Toshiba's XDE technology aims to get a little more out of your DVDs
Toshiba has announced its new XDE technology, which is designed to bring your existing DVD collection one step closer to HD, as well as the first DVD player featuring the technology, the XD-E500.
Almost six months ago to the day,, conceding the high-definition format war to Blu-ray.
Since then, we've heard various rumors about Toshiba developing a super-upscaling DVD player using a Cell processor, and all other kinds of wild speculation. Monday morning, Toshiba officially announced its new DVD upconversion technology called XDE, as well as the first DVD player to feature the technology, the XD-E500, which is available now with a suggested retail price of $150.
The idea behind XDE, which stands for extended detail enhancement, isn't that it will compete with Blu-ray, but rather that it will get a little extra performance out of your existing DVD collection and serve as a bridge to high definition--without you having to spend a bundle on new discs.
So what's Toshiba's secret sauce to "breathe new life" into DVDs, as the company likes to say? Brace yourself videophiles: edge enhancement.

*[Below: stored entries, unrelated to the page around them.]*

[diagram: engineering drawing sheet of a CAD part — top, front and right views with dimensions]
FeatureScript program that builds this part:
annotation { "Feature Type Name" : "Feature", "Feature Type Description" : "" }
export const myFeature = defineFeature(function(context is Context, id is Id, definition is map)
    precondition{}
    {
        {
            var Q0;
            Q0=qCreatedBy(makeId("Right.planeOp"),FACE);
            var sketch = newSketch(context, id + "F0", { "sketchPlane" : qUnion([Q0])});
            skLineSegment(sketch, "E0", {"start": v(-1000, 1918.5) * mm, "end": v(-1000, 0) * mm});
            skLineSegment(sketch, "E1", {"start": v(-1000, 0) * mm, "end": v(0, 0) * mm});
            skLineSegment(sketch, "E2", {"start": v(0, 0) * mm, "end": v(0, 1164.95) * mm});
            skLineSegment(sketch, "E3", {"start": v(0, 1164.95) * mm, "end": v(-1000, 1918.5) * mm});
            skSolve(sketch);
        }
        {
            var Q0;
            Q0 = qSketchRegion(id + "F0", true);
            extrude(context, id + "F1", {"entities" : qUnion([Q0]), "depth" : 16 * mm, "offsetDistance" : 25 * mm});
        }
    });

One of the technologies behind XDE is Sharp Mode, which is supposed to make edges sharp and get "one step closer to high definition." The problem with edge enhancement, as the CNET Glossary page notes, is that it actually obscures detail and increases noise with high-quality sources like DVD.
Now, Toshiba's implementation of edge enhancement is supposedly "smart"--meaning it only adds edge enhancement to certain parts of the image--but in our opinion generally the best kind of edge enhancement is no edge enhancement. In the demonstration we saw--which was far from an ideal home theater environment--the XDE image did look marginally sharper at first glance, but that's usually the case with edge enhancement--the flaws are revealed in a more controlled home theater setting. We're hoping to get a review sample sometime this week, so we'll be able to run it through its paces.
In addition to Sharp Mode, there are two other settings affecting image quality: Color Mode and Contrast Mode. Again, when we saw the demonstration, the conditions were less than ideal, but our early impression was that the two modes tended to blow out the image, similar to what an HDTV looks like in "vivid" mode. It's worth noting that both Color Mode and Contrast Mode cannot be activated at the same time, although either one can be used in conjunction with Sharp Mode.
The one feature that could be a boon for videophiles is that the XD-E500 can output in 24 frames per second mode. We'll have to compare it side-by-side with other DVDs player, but it's possible that the mode could reduce some of the 2:3 pull-down judder that's visible essentially every time you watch a DVD. We've seen some slight improvement using 1080p/24 mode on Blu-ray discs, although only with HDTVs that handle the format correctly.
While we're skeptical that XDE will impress home theater enthusiasts, it's possible that other buyers will prefer the image enhancement of XDE technology. Like the showroom floor "torch" mode on TVs, it makes an image appear to have more punch in a brightly lit room, although videophiles will find the effect unnatural.
Still, with $150 list price, we're betting Toshiba will have a hard time convincing buyers to pay significantly more for a technology that isn't true HD and--at least at our first glance--offers very little in the way of image quality improvements.